Which countries have them?
Australia, the UK and US, together known as the Aukus nations, previously announced they plan to expand their military pact to collaborate on the development of hypersonic missiles and anti-hypersonic weapons.
In April 2022 Scott Morrison, Boris Johnson and Joe Biden issued a joint statement saying their countries would “commence new trilateral cooperation on hypersonics and counter-hypersonics, and electronic warfare capabilities, as well as to expand information sharing and to deepen co-operation on defence innovation”.

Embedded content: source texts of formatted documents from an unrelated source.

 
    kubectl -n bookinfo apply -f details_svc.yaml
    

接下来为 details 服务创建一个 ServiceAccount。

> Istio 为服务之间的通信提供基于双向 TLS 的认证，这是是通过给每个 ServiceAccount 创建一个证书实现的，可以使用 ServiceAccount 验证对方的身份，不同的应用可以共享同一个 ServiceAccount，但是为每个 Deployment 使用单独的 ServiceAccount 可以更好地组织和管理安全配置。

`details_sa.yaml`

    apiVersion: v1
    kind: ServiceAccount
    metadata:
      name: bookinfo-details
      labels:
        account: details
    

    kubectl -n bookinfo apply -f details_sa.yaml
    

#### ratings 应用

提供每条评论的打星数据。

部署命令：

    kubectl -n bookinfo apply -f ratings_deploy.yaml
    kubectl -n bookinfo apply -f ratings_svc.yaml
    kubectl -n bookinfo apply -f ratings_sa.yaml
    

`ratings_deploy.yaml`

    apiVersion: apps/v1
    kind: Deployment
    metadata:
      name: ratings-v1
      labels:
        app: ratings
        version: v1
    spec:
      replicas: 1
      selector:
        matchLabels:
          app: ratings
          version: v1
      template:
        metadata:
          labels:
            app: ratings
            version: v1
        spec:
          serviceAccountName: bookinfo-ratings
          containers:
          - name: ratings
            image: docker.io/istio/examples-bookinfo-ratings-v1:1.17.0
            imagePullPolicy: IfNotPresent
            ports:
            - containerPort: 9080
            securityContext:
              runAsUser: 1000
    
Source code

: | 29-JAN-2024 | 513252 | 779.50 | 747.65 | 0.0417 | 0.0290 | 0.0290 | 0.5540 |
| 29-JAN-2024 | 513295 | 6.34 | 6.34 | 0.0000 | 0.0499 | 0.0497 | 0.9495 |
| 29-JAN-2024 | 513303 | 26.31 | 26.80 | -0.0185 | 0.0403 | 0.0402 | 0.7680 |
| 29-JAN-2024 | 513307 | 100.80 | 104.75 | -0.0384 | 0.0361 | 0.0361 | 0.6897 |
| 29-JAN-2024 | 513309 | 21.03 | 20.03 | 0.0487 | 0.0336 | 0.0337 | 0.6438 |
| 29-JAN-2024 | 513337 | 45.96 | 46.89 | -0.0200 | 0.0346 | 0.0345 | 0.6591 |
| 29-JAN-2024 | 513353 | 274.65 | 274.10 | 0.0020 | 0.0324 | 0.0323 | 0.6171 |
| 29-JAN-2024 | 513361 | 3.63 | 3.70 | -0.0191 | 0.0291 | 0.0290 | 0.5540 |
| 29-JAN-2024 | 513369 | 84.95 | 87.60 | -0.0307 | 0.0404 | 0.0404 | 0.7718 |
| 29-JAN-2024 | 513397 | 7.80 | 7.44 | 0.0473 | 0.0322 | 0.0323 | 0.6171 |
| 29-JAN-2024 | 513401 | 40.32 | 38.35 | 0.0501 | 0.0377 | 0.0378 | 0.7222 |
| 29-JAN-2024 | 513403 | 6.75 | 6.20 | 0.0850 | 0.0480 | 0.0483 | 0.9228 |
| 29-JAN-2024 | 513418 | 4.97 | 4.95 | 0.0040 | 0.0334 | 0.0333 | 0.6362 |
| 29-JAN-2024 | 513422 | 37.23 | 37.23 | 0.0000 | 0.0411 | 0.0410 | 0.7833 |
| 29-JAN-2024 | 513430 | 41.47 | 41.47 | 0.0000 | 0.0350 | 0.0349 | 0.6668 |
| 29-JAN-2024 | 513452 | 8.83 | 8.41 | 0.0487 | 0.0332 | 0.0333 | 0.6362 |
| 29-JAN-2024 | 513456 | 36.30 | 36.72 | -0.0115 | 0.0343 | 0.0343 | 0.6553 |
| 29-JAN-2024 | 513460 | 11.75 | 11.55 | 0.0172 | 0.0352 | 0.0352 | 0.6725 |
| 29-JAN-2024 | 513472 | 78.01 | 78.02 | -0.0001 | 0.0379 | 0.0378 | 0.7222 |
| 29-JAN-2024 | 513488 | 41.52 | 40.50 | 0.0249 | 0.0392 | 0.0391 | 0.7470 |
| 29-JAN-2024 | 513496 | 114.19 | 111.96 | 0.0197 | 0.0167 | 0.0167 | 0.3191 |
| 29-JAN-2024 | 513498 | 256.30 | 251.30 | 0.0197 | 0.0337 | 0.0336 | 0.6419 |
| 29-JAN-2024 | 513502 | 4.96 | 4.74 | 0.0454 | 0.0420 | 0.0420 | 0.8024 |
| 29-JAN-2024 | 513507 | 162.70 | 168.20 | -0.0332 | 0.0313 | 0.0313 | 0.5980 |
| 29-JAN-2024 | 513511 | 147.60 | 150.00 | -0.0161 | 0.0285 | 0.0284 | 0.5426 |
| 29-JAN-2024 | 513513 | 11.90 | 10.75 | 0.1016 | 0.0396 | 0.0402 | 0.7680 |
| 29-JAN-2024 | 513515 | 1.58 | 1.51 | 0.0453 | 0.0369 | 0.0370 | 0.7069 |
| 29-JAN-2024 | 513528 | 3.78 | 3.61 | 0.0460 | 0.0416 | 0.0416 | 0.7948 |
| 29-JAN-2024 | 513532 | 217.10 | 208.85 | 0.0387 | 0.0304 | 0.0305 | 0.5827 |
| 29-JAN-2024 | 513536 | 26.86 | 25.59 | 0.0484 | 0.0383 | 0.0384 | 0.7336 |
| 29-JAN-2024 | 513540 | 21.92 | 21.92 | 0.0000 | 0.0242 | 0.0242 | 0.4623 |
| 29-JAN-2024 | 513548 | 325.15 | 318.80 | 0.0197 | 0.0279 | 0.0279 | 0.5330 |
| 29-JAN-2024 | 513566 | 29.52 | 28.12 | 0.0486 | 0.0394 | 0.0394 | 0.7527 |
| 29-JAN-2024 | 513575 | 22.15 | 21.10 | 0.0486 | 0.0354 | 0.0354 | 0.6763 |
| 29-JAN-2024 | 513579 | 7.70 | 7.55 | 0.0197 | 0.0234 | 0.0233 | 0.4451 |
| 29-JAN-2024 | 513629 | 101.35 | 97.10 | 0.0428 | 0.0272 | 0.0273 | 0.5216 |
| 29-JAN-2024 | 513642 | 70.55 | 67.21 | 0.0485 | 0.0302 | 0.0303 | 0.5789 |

“These initiatives will add to our existing efforts to deepen cooperation on cyber capabilities, artificial intelligence, quantum technologies, and additional undersea capabilities.”
The Aukus deal was initially signed to concentrate on nuclear submarine development with a wary eye on potential Chinese aggression in the Pacific, but focus has now shifted towards the threat posed by Vladimir Putin after Russia invaded Ukraine on 24 February.

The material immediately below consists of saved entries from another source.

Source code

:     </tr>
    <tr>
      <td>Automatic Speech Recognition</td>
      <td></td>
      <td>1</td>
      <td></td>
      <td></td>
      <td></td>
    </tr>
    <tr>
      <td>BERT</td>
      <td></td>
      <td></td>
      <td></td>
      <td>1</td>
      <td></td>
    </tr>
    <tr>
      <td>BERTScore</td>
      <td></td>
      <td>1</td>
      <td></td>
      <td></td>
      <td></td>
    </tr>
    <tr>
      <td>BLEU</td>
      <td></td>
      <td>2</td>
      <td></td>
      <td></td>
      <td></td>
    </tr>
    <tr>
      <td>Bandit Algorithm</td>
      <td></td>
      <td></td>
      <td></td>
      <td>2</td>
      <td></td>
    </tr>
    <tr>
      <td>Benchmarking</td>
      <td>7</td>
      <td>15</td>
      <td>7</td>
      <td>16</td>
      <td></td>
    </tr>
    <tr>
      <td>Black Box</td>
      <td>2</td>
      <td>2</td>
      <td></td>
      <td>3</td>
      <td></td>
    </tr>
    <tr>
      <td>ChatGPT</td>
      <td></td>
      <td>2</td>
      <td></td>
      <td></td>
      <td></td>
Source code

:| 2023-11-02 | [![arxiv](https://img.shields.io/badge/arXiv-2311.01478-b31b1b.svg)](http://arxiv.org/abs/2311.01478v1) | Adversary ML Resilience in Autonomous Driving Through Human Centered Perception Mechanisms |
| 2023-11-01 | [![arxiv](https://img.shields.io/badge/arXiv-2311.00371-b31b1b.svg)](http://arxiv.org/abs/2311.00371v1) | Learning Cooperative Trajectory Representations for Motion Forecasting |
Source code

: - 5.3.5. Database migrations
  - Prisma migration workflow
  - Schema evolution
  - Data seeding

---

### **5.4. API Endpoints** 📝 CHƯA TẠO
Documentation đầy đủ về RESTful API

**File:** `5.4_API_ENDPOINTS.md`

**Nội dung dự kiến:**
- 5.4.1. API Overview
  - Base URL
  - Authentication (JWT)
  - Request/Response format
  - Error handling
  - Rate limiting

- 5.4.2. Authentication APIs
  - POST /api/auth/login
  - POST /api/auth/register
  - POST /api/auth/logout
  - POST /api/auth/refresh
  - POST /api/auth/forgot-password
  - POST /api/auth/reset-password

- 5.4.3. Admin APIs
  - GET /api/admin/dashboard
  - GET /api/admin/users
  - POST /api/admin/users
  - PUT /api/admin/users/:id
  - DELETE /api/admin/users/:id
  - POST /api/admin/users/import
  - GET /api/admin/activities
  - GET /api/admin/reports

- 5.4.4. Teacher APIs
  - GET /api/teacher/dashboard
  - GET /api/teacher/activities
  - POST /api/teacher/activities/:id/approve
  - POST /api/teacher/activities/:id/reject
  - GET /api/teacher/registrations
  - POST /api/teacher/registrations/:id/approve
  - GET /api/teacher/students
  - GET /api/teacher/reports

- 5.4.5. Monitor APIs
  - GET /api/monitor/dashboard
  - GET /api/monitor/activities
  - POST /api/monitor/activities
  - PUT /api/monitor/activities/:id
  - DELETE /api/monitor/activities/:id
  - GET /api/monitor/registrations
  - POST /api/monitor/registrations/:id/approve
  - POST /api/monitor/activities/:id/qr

Russia’s defence ministry has already said its forces have fired hypersonic ballistic missiles in the conflict, claiming to have destroyed a fuel depot in the Black Sea city of Mykolaiv and an underground ammunition store in western Ivano-Frankivsk.
How effective are they?
Military analyst Pavel Felgenhauer, however, has argued that the weapons will make little difference on the ground and that their true value is “giving a certain psychological and propaganda effect”. In other words, inspiring terror.
Mr Putin has boasted of Russia’s investment in such “invincible” weaponry, justifying doing so as a response to what he considers to be Nato military expansion on his country’s doorstep in Eastern Europe.
The US and China are said to be working on their own versions, as are the navies of Britain and France, which are understood to have been collaborating on one known as Perseus since 2011, although it is not expected to enter service for another eight years.
US Air Force drops Lockheed hypersonic missile
Andrew Hunter, assistant secretary of the US Air Force’s acquisition team, told politicians earlier this month that his team would not go ahead with purchasing the hypersonic AGM-183A Air-launched Rapid Response Weapon after the prototyping phase ended.
There were problems with the weapons during testing.
Mr Hunter, in written testimony, told the House Tactical Air and Land Forces Subcommittee the service planned to finish the ARRW program’s last two all-up round test flights to collect data to help with future hypersonic programmes.